Вот порвавшиеся стропы уже на палубе «Декрета». Так и есть: разошлись концы стропов в сплетении (в сплесени). Для прочности все сплесени сжаты были железными жомами (струбцинками), но при натяжении стропы вытянулись до отказа, их диаметр стал меньше, струбцинки поэтому перестали работать на сжатие; они теперь свободно ходили по тросу, как кольцо по смазанному мылом пальцу. Причина расхождения сплесени: сердечник (центральная часть троса, стержень) должен быть не стальной, как здесь, а пеньковый, сталь прядей троса (проволок) должна быть более мягкой, чем здесь, иначе при сплетении конца с концом вместо трения, вместо въедания пряди в прядь получается вредное скольжение. Вывод: надо заменить старые стропы новыми, удовлетворяющими техническим условиям, добытым при опытной практике по подъему «Садко».
Значит, подъемным работам волей-неволей суждено затянуться. Но на лицах начальства на этот раз я не заметил никакого уныния. Напротив, в голосе сталь, в жестах упорство, в глазах вера в победный исход всего дела.
— Это ерунда, что сорвалось, — говорит Фотий Иванович. — Мы еще учимся. Такого типа работа — первый наш опыт. Но будьте уверены: «Садко» мы вырвем зубами. «Садко» будет наш!..
Мы облегченно вздохнули. Поверхность снова спокойного моря то здесь, то там змеилась белыми змейками: змейки крутились, шипели, плевались малыми брызгами. Это из всплывших шлангов выходил сжатый воздух.
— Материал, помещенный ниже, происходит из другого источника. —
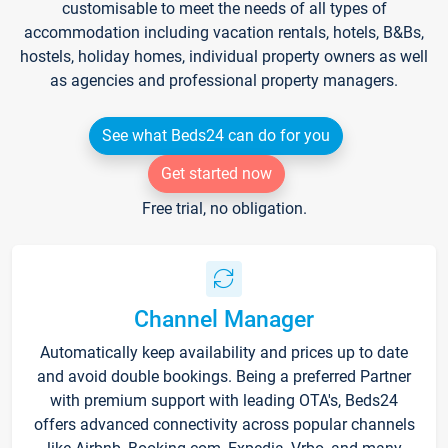
customisable to meet the needs of all types of
accommodation including vacation rentals, hotels, B&Bs,
hostels, holiday homes, individual property owners as well
as agencies and professional property managers.
See what Beds24 can do for you
Get started now
Free trial, no obligation.
Channel Manager
Automatically keep availability and prices up to date
and avoid double bookings. Being a preferred Partner
with premium support with leading OTA's, Beds24
offers advanced connectivity across popular channels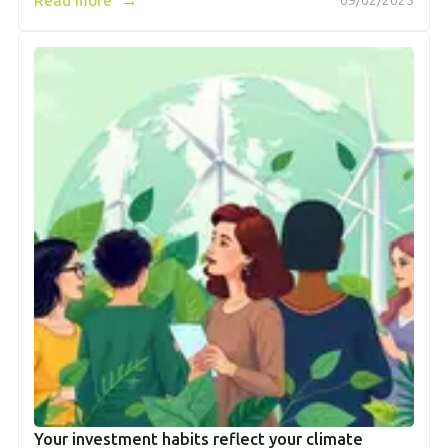
Read more
09/02/2025
Your investment habits reflect your climate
Второй раз мы приехали в Кандалакшу вскоре после подъема «Садко». Погода теплая, тихая. Кой-где на темени гор белеют каймы недавнего снега. Воздух прозрачен. От Кандалакши прекрасно виден за пятнадцать верст остров Богомолиха, «Садко» и спасательный караван. Мы спешим туда на колхозном боте. Возле берега кажет круглую башку чернолобый тюлень. Он играет подобно дельфину, пускает круги и скрывается. Мы идем вперед. На нас надвигается сказка. Вот он, «Садко», драгоценный утопленник, столько лет пролежавший на дне. Впрочем, не был он мертв, он был лишь в летаргии. И вот, подхваченный руками и знанием геркулесов-эпроновцев, он приподнят теперь из черных пучин Белого моря, он еще не проснулся совсем, он щурится, но грудью глядит уже в небо, в свет и простор. Он щурится, ничего не может понять: где губернатор, где монах в черной рясе, где все другие? Местность та же, но времена, но люди не те. Он вспоминает толчок, сильную боль, вздрог всего корпуса, распоротое брюхо свое, падение вниз и безмолвие. А это что за народ? Какие-то здоровые дяди с загорелыми лицами суетятся на нем и возле него. И еще какой-то небольшого роста человек: он, видимо, главный, он командует. Его называют «товарищ начальник». Что значит — товарищ? Ведь начальник одно, а товарищ — другое. Нет, ничего не может понять спасенный «Садко».
Карабкаемся по ужаснейшей веревочной лестнице — штормтрапу — на высокий борт «Декрета», она отвесно падает вниз и болтается. Это, я вам доложу, с непривычки акробатика трудная. Осматриваемся. Нас приглашают к обеду. Начальство любезное. Обед так себе. Фотий Иванович Крылов с нами. Угощает, шутит. Однако видно, что он очень переутомлен, силы надорваны. Ему нет сорока, а его густые, торчком, вихры над высоким лбом — с проседью. О Крылове надо много писать, его жизнь есть путь подлинного революционера и преданного строителя социализма. Он всегда на деле, всегда там, где требуется воодушевление, натиск, последний удар воедино собранных сил.
За обедом ведется живая беседа о том, как был поднят «Садко». После аварии с понтонами были поставлены новые стропы (тросы) из более мягкой стали и несколько толще старых. 14 октября, в половине четвертого, кормовым понтонам дано было полное дутье. Вдруг резко забила рында (звон в колокол), на поверхности воды дрогнули боковые вехи «Садко», а кормовая легла плашмя, вода пошла винтами, забурлила, пожелтела, запенилась белым валом, с глубин тяжело поднялась корма чудовища, облепленная ракушками, медузами, илом, водорослями. Присутствующих охватила лихорадочная оторопь и радость: сбросив с себя бурлящие каскады вскипевшей воды, корма остановилась, понтоны на месте, стропы и полотенца крепко держат тяжкий груз. Значит, наконец подъем совершен! «Садко» стоял в воде в наклон, он оперся носом в грунт, а корму выставил на поверхность. Спустились темные сумерки. Полный подъем отложен на завтра. На спасательной флотилии в эту тревожную ночь почти никто не спал. Лучи прожекторами освещали корму застывшего чудовища.